Liverpool picked up a crucial win at Spurs as they seek to chase down those above them, but victory over Southampton next weekend could be more impactful.
Three valuable points gained in north London, during what was our first win on the road in the Premier League this season.
In a time of increasing domestic need, Liverpool can usually count upon the gifts that Tottenham are likely to come bearing.
Should Liverpool’s troubled 2022/23 league campaign work its way to a relatively positive conclusion compared to their recent mid-table water-treading standards, then Sunday’s victory will be looked back fondly on as one of the crucial building blocks.
A game in which a loss would have left Jurgen Klopp’s side marooned from the Champions League berths by a chasm-like 13 points, while nothing should be written off with just over one-third of the season completed, defeat would have certainly turned a potential molehill into burgeoning mountain terrain.
This one represented only our fifth Premier League win of the season so far, yet three of them have now been claimed against 75 percent of the current top four, with the fourth of that quartet having been vaguely fortunate to take maximum points from us at the Emirates a month ago.
It is a situation that makes little sense, but it does point to the potential for an unnecessarily laborious afternoon next Saturday when Southampton roll into Anfield.
Opponents who reside in the relegation zone and will be armed with a new manager, or at least a highly motivated caretaker. What could possibly go wrong?
If Klopp’s side can rediscover their range against the rank and file, then this season can still be their partial oyster.
Don’t lose sleep over Real Madrid. By the laws of average, we’re due one against them and they know it.
Any other season across the last four or five years and we would be making huge purchase of a remaining league fixture list that no longer contains away trips to the Emirates, the Tottenham Hotspur Stadium, Old Trafford and Goodison Park.
By now, our visit to Stamford Bridge was also meant to have been circumnavigated. At some point, Liverpool will hit a run of consistency and we should be able to take advantage of the landscape we are presented with.
A place in the top four can still be comfortably ours by chasing down the pretenders that currently sit above us.
For all the quite rightful talk of a crisis at Anfield, both Tottenham and Man United have now lost as many times in the league as we have, while Arsenal’s traditionally soft underbelly will be tested as soon as they are deposed at the top of the table.
And the proof of the Newcastle pudding will be in their response to having to play twice a week on a regular basis once they have domestic cup fixtures to juggle.
For Liverpool, the task is different to their rivals.

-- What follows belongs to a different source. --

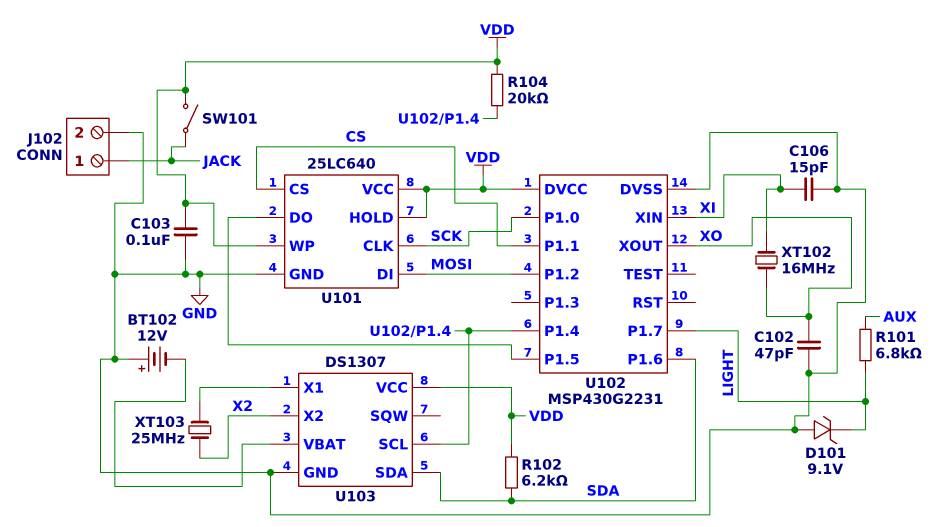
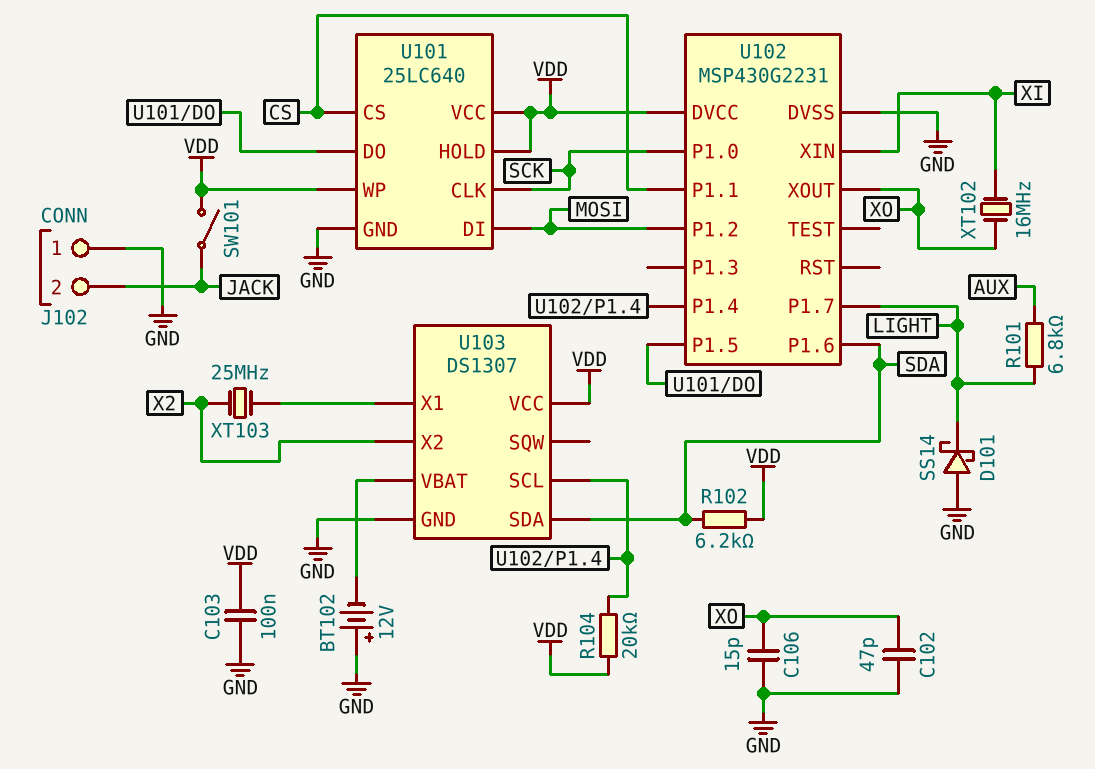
C106: 15pF (GND, XI) -> 15pF (GND, XO)
D101: zener 9.1V (A GND, K LIGHT) -> schottky SS14 (A GND, K LIGHT)
J102 pin 1: JACK -> GND
J102 pin 2: GND -> JACK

While most of them are works in progress, Klopp presides over a team that has until recent developments been classed as the finished article.
Game-on-game, what we are seeing from Liverpool is outbursts of memory muscle. A piece of genius here, a gross misjudgement there (I’m looking at you, Trent Alexander-Arnold, in particular), with fortune favouring the brave – be that us or our opponents on any given day.
We do have the power to walk away from this testing time all the stronger for it. We can still be the talk of the town.
Sliding doors are everything in football. On Sunday these were provided by the hands of Alisson and the framework of his goalposts. When Mohamed Salah is in a rich vein of form, you can’t afford to let us off the hook.
Amid all the calls for Klopp to rip his squad up and start again, it bears remembering that these were players that were good enough to take Liverpool to within two games of the quadruple just six months ago.
Balance is everything right now. One victory does not make a recovery, and nor does one defeat mark the end of an era.
Sometimes it just takes simple hard work to straighten problems out, be them of a technical, physical or mental nature.
Sunday wasn’t the perfect performance, but it was generally a good day; now let the kids loose on Wednesday, then go out again on Saturday and make another good day happen against Southampton.
We can all then reconvene on Boxing Day at Villa Park.
All of that said, improvements should still be considered in January rather than waiting until the summer.
Clearly, midfield is the elephant in the Liverpool dressing room, but quality rather than quantity should be the name of the transfer window game. Klopp does not need to build a bonfire.
While many Liverpool supporters are all-in on a protracted courtship with Jude Bellingham, unless some very clever groundwork has already been laid to pave his way to Anfield the attention he is attracting will only ramp up his projected transfer fee.
The less FSG a deal resembles, the less likely it is to happen. Unless, that is, change is coming in the boardroom sooner rather than later.
There are plenty of more midfielders in the sea, however, and the looming carbuncle of a World Cup means that we are, technically, only three league games away from the January transfer window.
Wednesday marks the beginning of our defence of the League Cup. Something of a standalone endeavour and a chance for new heroes to make a name for themselves.
It was a joy to win it last season, but I’d still like no risks to be taken on team selection. There are bigger fish to fry.